Anglo-Quebec poets are also the only group to successfully reconcile the century-old bicultural quarrel. The “two solitudes” have become what Solway calls the “two solicitudes.” What was once a sense of division is now a feeling of concern for the other’s well-being. Solway—who once declared Québécois poetry “the most powerful, the most interesting and the most vital poetic tradition in all of Canada”—has himself been an excellent conduit for that concern. He used to contribute a monthly translation of a French poem to the now-defunct Books in Canada (since gathered into a lovely anthology called Demilunes: Little Windows on Quebec), enjoys a fervent relationship with many francophone poets, and is the first English writer to win the Grand Prix du livre de Montréal.

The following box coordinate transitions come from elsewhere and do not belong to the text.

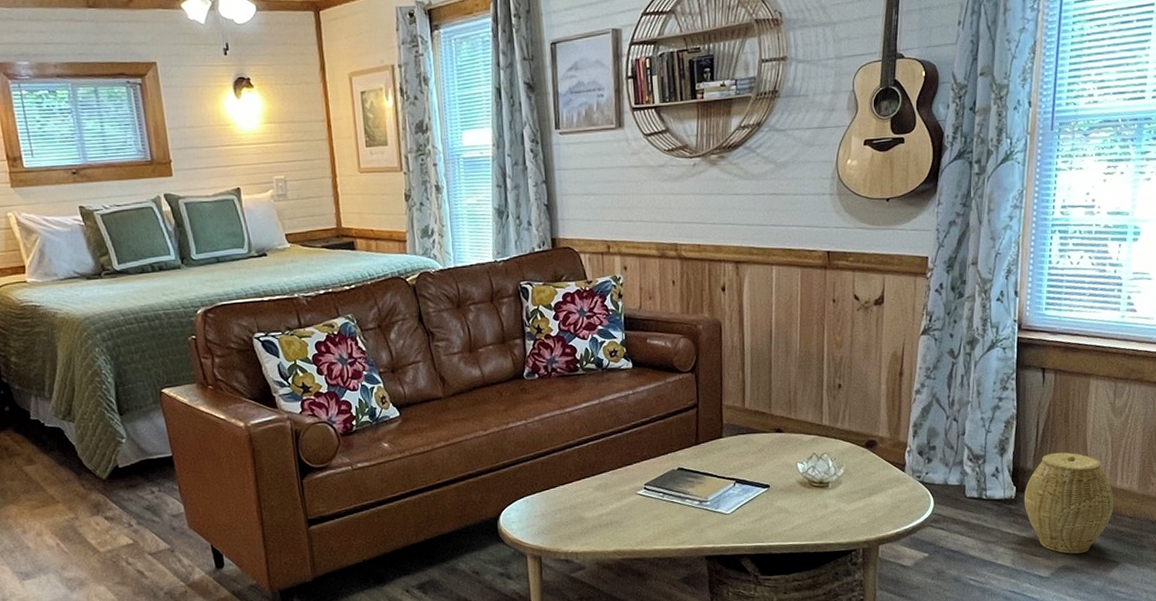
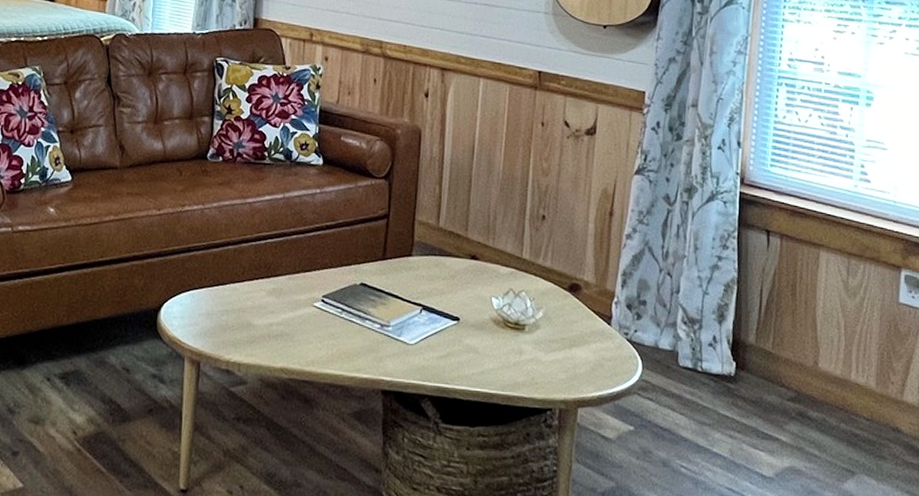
woven basket: present [1024,452,1114,554] -> none [744,329,848,454]

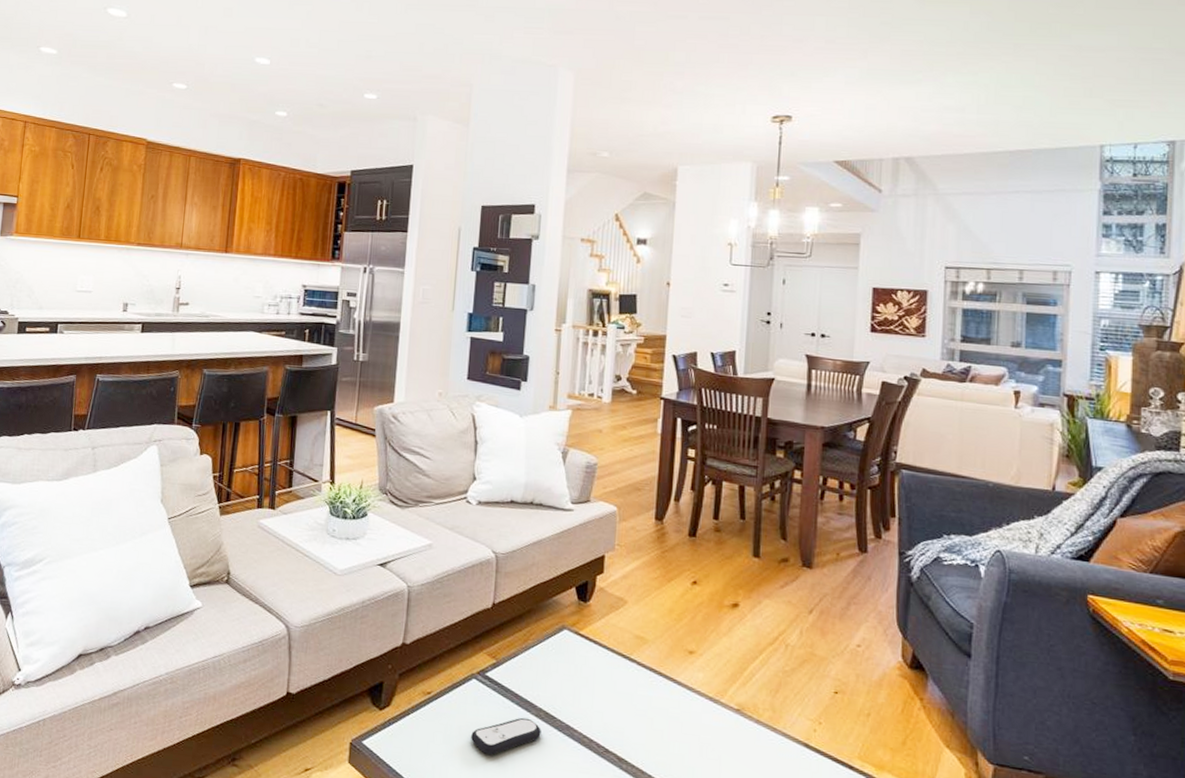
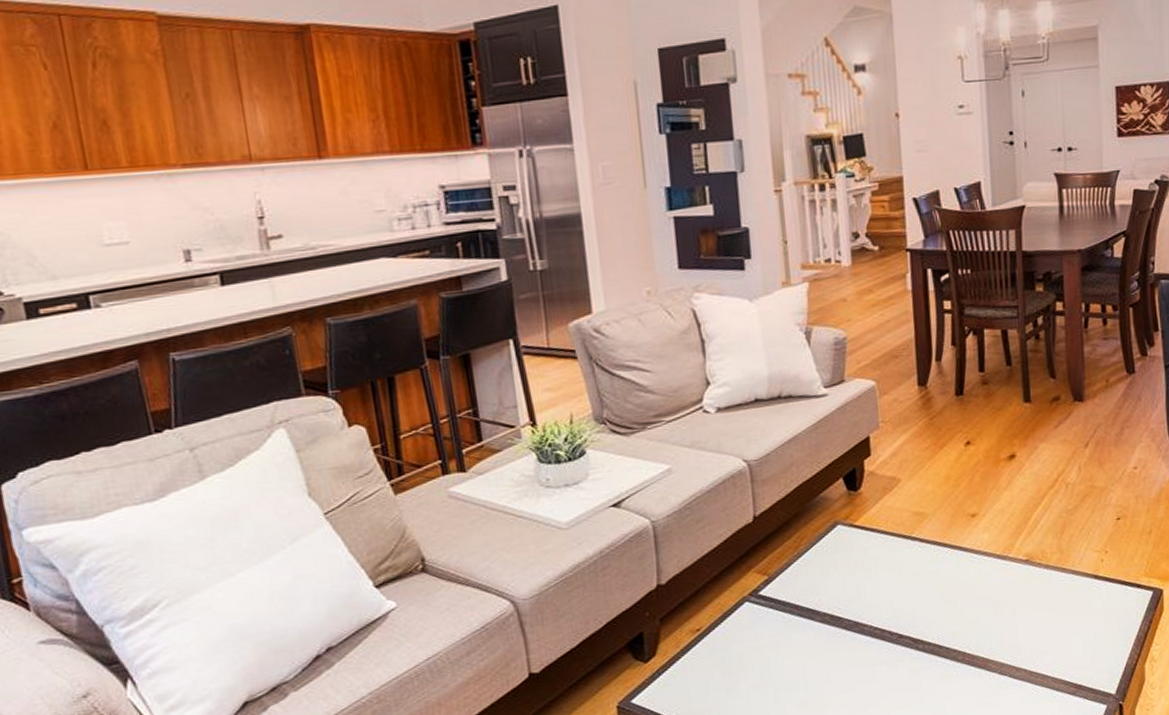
remote control: present [471,717,541,755] -> none [753,626,829,675]

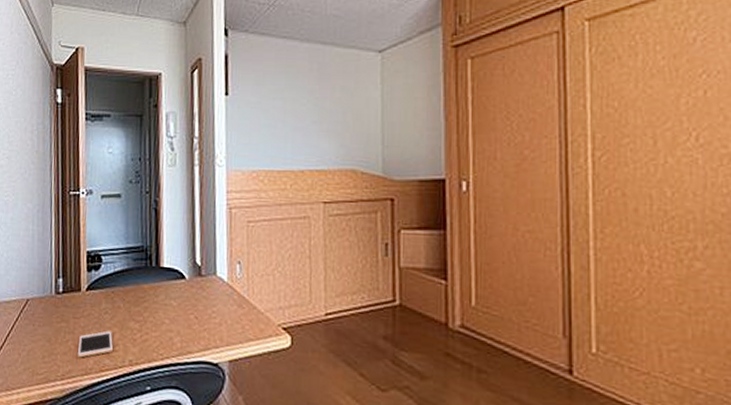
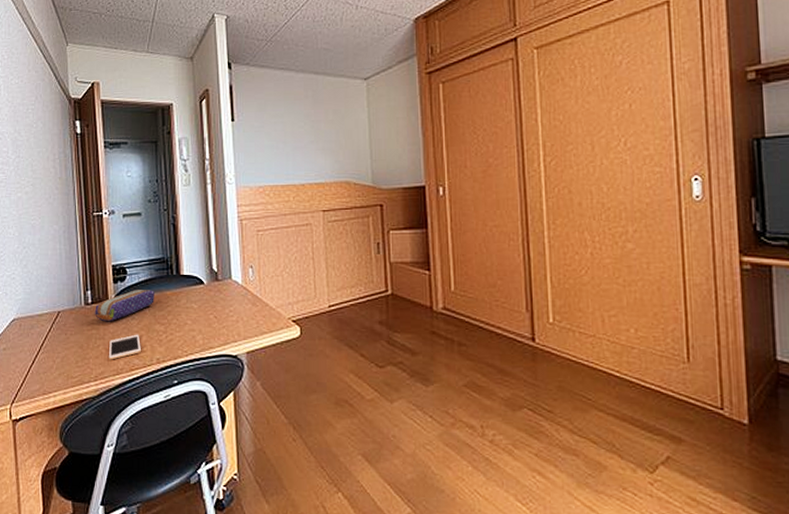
pencil case: none [65,280,131,315] -> present [95,290,154,322]

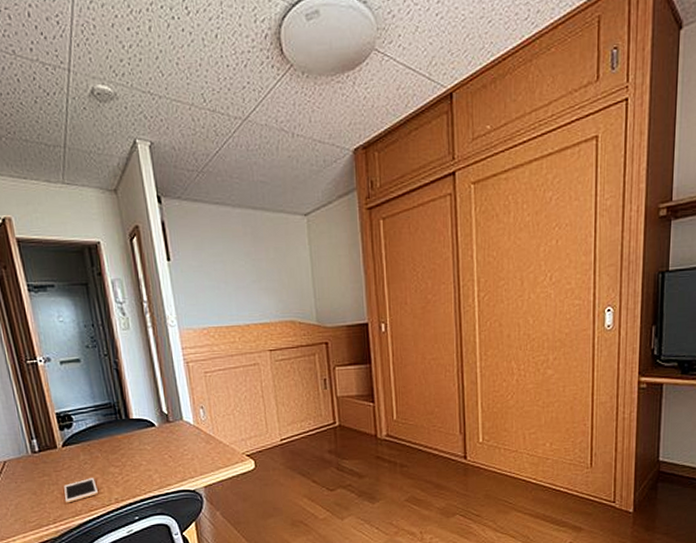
pencil case: present [95,290,154,322] -> none [43,435,106,468]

It should be said such transactions aren’t exclusively between English and French. In her study Translating Montreal, Sherry Simon calls the city one of the world’s few “contact zones,” a place where languages mingle and intersect. This means poets can avail themselves of shadowy accents from a large palette of foreign vernaculars. Antonio D'Alfonso’s early collections sometimes mixed English, French, and Italian. Erin Mouré has creatively repurposed (or "transelated") Portuguese and Spanish poems into outrightly exotic dialects. Nonetheless, the shift of solitudes into solicitudes is the tale of an exploited double heritage, of poets embracing the acoustic advantage of living inside the French language and taking pleasure from its music. The self-centeredness of English dissolves in such a climate, forcing poets to acknowledge that larger soundscape.
Of course, that also means acknowledging the existence of singular talents like Nepveu. And that, in turn, means acknowledging a version of Canadian poetry found only in translation, in the sympathetic resonances between foreign words. Those of us committed to engaging with—and making available—literary worlds not our own can feel like that English radio station, discussed in Translating Montreal, that advertised delivering the “news to nous.” But “news to nous” isn’t always news that stays news. Fact is, it’s news to which Canada is now deaf.
CARMINE STARNINO is Partisan's Senior Contributing Editor, Poetry Editor for Véhicule Press, and Non-Fiction Editor for Porcupine's Quill. He is the author of many books of poetry and criticism, and his work has appeared in Poetry, among other magazines.